Le budget de la Pac doit permettre une « mutation en profondeur » du « modèle agricole », a répondu le ministre de la Transition écologique ce 19 avril en réponse à une question d’un sénateur du Front de gauche, Guillaume Gontard, qui cherchait à être « rassuré » sur les priorités de la politique agricole française.

« Une agriculture intensive en emplois »

La France « doit passer d’une agriculture intensive en pesticides et à faible taux d’emploi à une agriculture intensive en emplois et à faible taux de pesticides », a résumé Nicolas Hulot, troisième en rang protocolaire au sein du gouvernement.

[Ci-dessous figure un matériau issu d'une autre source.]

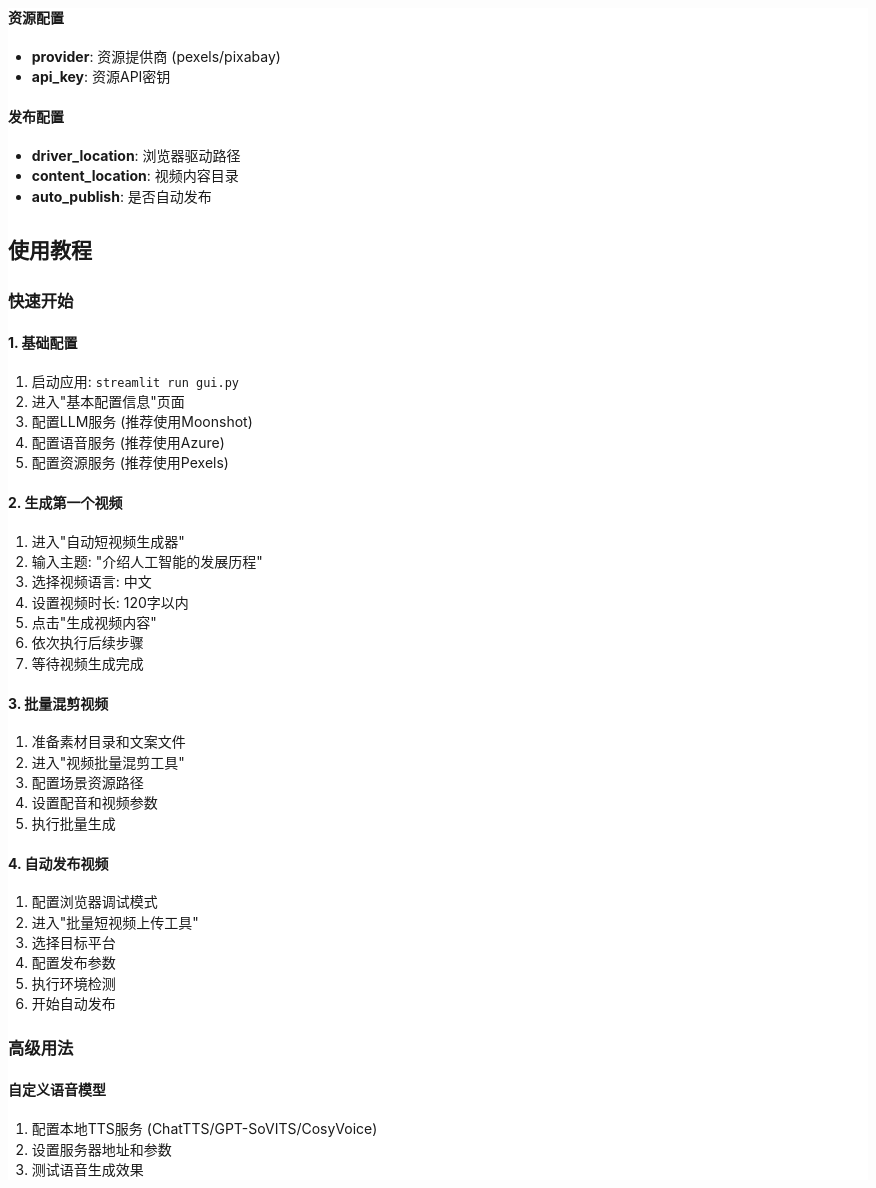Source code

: #### 资源配置
- **provider**: 资源提供商 (pexels/pixabay)
- **api_key**: 资源API密钥

#### 发布配置
- **driver_location**: 浏览器驱动路径
- **content_location**: 视频内容目录
- **auto_publish**: 是否自动发布

## 使用教程

### 快速开始

#### 1. 基础配置
1. 启动应用: `streamlit run gui.py`
2. 进入"基本配置信息"页面
3. 配置LLM服务 (推荐使用Moonshot)
4. 配置语音服务 (推荐使用Azure)
5. 配置资源服务 (推荐使用Pexels)

#### 2. 生成第一个视频
1. 进入"自动短视频生成器"
2. 输入主题: "介绍人工智能的发展历程"
3. 选择视频语言: 中文
4. 设置视频时长: 120字以内
5. 点击"生成视频内容"
6. 依次执行后续步骤
7. 等待视频生成完成

#### 3. 批量混剪视频
1. 准备素材目录和文案文件
2. 进入"视频批量混剪工具"
3. 配置场景资源路径
4. 设置配音和视频参数
5. 执行批量生成

#### 4. 自动发布视频
1. 配置浏览器调试模式
2. 进入"批量短视频上传工具"
3. 选择目标平台
4. 配置发布参数
5. 执行环境检测
6. 开始自动发布

### 高级用法

#### 自定义语音模型
1. 配置本地TTS服务 (ChatTTS/GPT-SoVITS/CosyVoice)
2. 设置服务器地址和参数
3. 测试语音生成效果

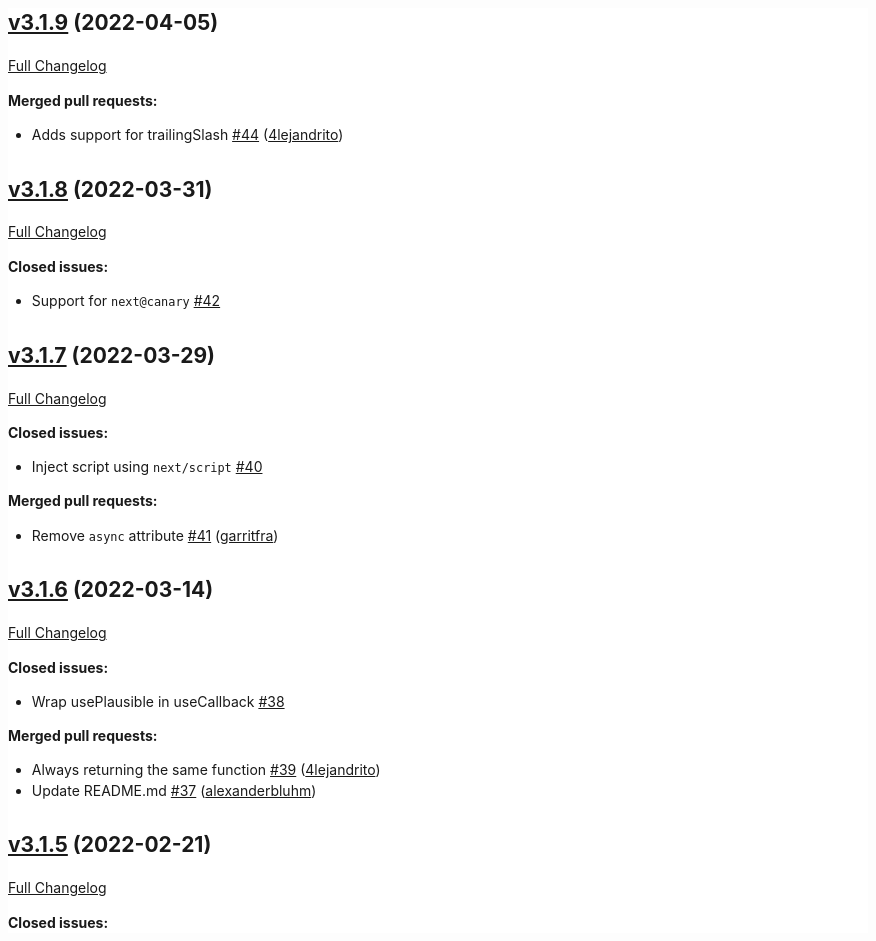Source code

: ## [v3.1.9](https://github.com/4lejandrito/next-plausible/tree/v3.1.9) (2022-04-05)

[Full Changelog](https://github.com/4lejandrito/next-plausible/compare/v3.1.8...v3.1.9)

**Merged pull requests:**

- Adds support for trailingSlash [\#44](https://github.com/4lejandrito/next-plausible/pull/44) ([4lejandrito](https://github.com/4lejandrito))

## [v3.1.8](https://github.com/4lejandrito/next-plausible/tree/v3.1.8) (2022-03-31)

[Full Changelog](https://github.com/4lejandrito/next-plausible/compare/v3.1.7...v3.1.8)

**Closed issues:**

- Support for `next@canary` [\#42](https://github.com/4lejandrito/next-plausible/issues/42)

## [v3.1.7](https://github.com/4lejandrito/next-plausible/tree/v3.1.7) (2022-03-29)

[Full Changelog](https://github.com/4lejandrito/next-plausible/compare/v3.1.6...v3.1.7)

**Closed issues:**

- Inject script using `next/script` [\#40](https://github.com/4lejandrito/next-plausible/issues/40)

**Merged pull requests:**

- Remove `async` attribute [\#41](https://github.com/4lejandrito/next-plausible/pull/41) ([garritfra](https://github.com/garritfra))

## [v3.1.6](https://github.com/4lejandrito/next-plausible/tree/v3.1.6) (2022-03-14)

[Full Changelog](https://github.com/4lejandrito/next-plausible/compare/v3.1.5...v3.1.6)

**Closed issues:**

- Wrap usePlausible in useCallback [\#38](https://github.com/4lejandrito/next-plausible/issues/38)

**Merged pull requests:**

- Always returning the same function [\#39](https://github.com/4lejandrito/next-plausible/pull/39) ([4lejandrito](https://github.com/4lejandrito))
- Update README.md [\#37](https://github.com/4lejandrito/next-plausible/pull/37) ([alexanderbluhm](https://github.com/alexanderbluhm))

## [v3.1.5](https://github.com/4lejandrito/next-plausible/tree/v3.1.5) (2022-02-21)

[Full Changelog](https://github.com/4lejandrito/next-plausible/compare/v3.1.4...v3.1.5)

**Closed issues:**
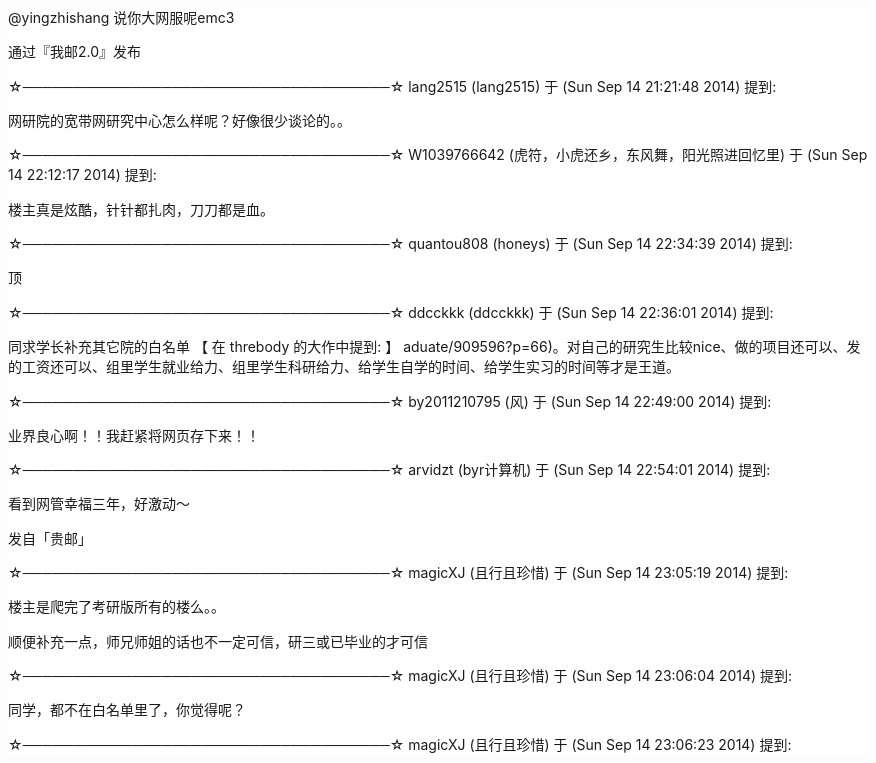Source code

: @yingzhishang 说你大网服呢emc3 
  
通过『我邮2.0』发布 
  
  
☆─────────────────────────────────────☆ 
   lang2515 (lang2515) 于 (Sun Sep 14 21:21:48 2014) 提到: 
  
网研院的宽带网研究中心怎么样呢？好像很少谈论的。。 
  
  
☆─────────────────────────────────────☆ 
   W1039766642 (虎符，小虎还乡，东风舞，阳光照进回忆里) 于 (Sun Sep 14 22:12:17 2014) 提到: 
  
楼主真是炫酷，针针都扎肉，刀刀都是血。 
  
  
☆─────────────────────────────────────☆ 
   quantou808 (honeys) 于 (Sun Sep 14 22:34:39 2014) 提到: 
  
顶 
  
  
☆─────────────────────────────────────☆ 
   ddcckkk (ddcckkk) 于 (Sun Sep 14 22:36:01 2014) 提到: 
  
同求学长补充其它院的白名单 
【 在 threbody 的大作中提到: 】 
aduate/909596?p=66)。对自己的研究生比较nice、做的项目还可以、发的工资还可以、组里学生就业给力、组里学生科研给力、给学生自学的时间、给学生实习的时间等才是王道。  
  
  
  
☆─────────────────────────────────────☆ 
   by2011210795 (风) 于 (Sun Sep 14 22:49:00 2014) 提到: 
  
业界良心啊！！我赶紧将网页存下来！！ 
  
  
☆─────────────────────────────────────☆ 
   arvidzt (byr计算机) 于 (Sun Sep 14 22:54:01 2014) 提到: 
  
看到网管幸福三年，好激动～ 
  
发自「贵邮」 
  
  
☆─────────────────────────────────────☆ 
   magicXJ (且行且珍惜) 于 (Sun Sep 14 23:05:19 2014) 提到: 
  
楼主是爬完了考研版所有的楼么。。 
  
顺便补充一点，师兄师姐的话也不一定可信，研三或已毕业的才可信 
  
  
  
  
☆─────────────────────────────────────☆ 
   magicXJ (且行且珍惜) 于 (Sun Sep 14 23:06:04 2014) 提到: 
  
同学，都不在白名单里了，你觉得呢？ 
  
  
  
  
  
☆─────────────────────────────────────☆ 
   magicXJ (且行且珍惜) 于 (Sun Sep 14 23:06:23 2014) 提到: 
  
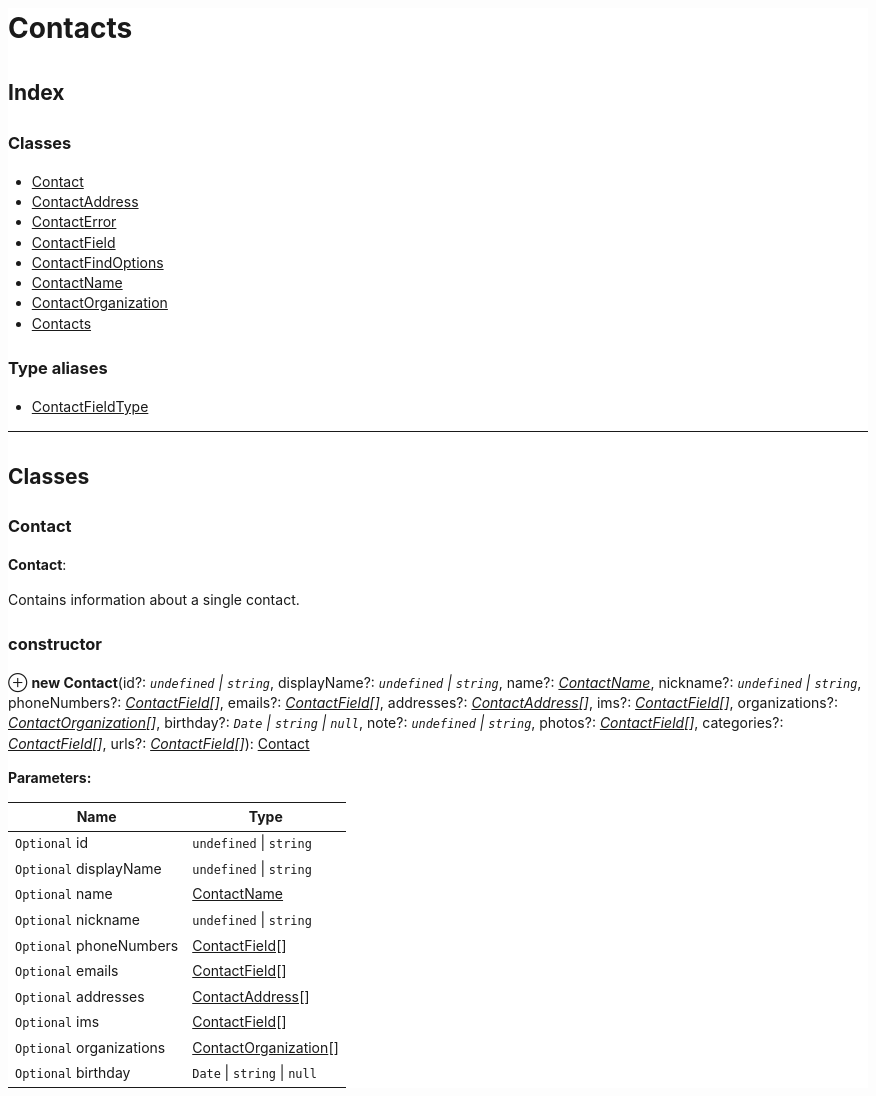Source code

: # Contacts

## Index

### Classes

* [Contact](#contact)
* [ContactAddress](#contactaddress)
* [ContactError](#contacterror)
* [ContactField](#contactfield)
* [ContactFindOptions](#contactfindoptions)
* [ContactName](#contactname)
* [ContactOrganization](#contactorganization)
* [Contacts](#contacts)

### Type aliases

* [ContactFieldType](#contactfieldtype)

* * *

## Classes

<a id="contact"></a>

### Contact

**Contact**:

Contains information about a single contact.

<a id="contact.constructor"></a>

### constructor

⊕ **new Contact**(id?: *`undefined` \| `string`*, displayName?: *`undefined` \| `string`*, name?: *[ContactName](#contactname)*, nickname?: *`undefined` \| `string`*, phoneNumbers?: *[ContactField](#contactfield)[]*, emails?: *[ContactField](#contactfield)[]*, addresses?: *[ContactAddress](#contactaddress)[]*, ims?: *[ContactField](#contactfield)[]*, organizations?: *[ContactOrganization](#contactorganization)[]*, birthday?: *`Date` \| `string` \| `null`*, note?: *`undefined` \| `string`*, photos?: *[ContactField](#contactfield)[]*, categories?: *[ContactField](#contactfield)[]*, urls?: *[ContactField](#contactfield)[]*): [Contact](#contact)

**Parameters:**

| Name                     | Type                                          |
| ------------------------ | --------------------------------------------- |
| `Optional` id            | `undefined` \| `string`                      |
| `Optional` displayName   | `undefined` \| `string`                      |
| `Optional` name          | [ContactName](#contactname)                   |
| `Optional` nickname      | `undefined` \| `string`                      |
| `Optional` phoneNumbers  | [ContactField](#contactfield)[]               |
| `Optional` emails        | [ContactField](#contactfield)[]               |
| `Optional` addresses     | [ContactAddress](#contactaddress)[]           |
| `Optional` ims           | [ContactField](#contactfield)[]               |
| `Optional` organizations | [ContactOrganization](#contactorganization)[] |
| `Optional` birthday      | `Date` \| `string` \| `null`                |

Il a cité deux objectifs prioritaires : « retrouver et construire une souveraineté alimentaire en France, notamment avec un plan de production de protéines végétales digne de ce nom, pour ne plus être dépendant d’importations qui se font le plus souvent au détriment de la forêt amazonienne ».

« Des modèles centrés sur la qualité »

Enfin, « transformer l’agriculture vers des modèles qui soient centrés, comme le demandent les consommateurs, sur la qualité, sur la réduction des pesticides et sur la protection de l’environnement ».

« Ces services-là doivent être rémunérés, ils doivent diversifier économiquement les revenus des agriculteurs, et donc cette Pac ne peut plus être centrée uniquement sur les rendements car la course au toujours plus détruit les fondements même de l’agriculture, c’est-à-dire les sols et leur biodiversité et l’eau. »

« Et les aides doivent être dorénavant centrées sur ce nouveau modèle, protecteur pour la planète, pour les consommateurs, et plus rémunérateurs pour les agriculteurs », affirme le ministre.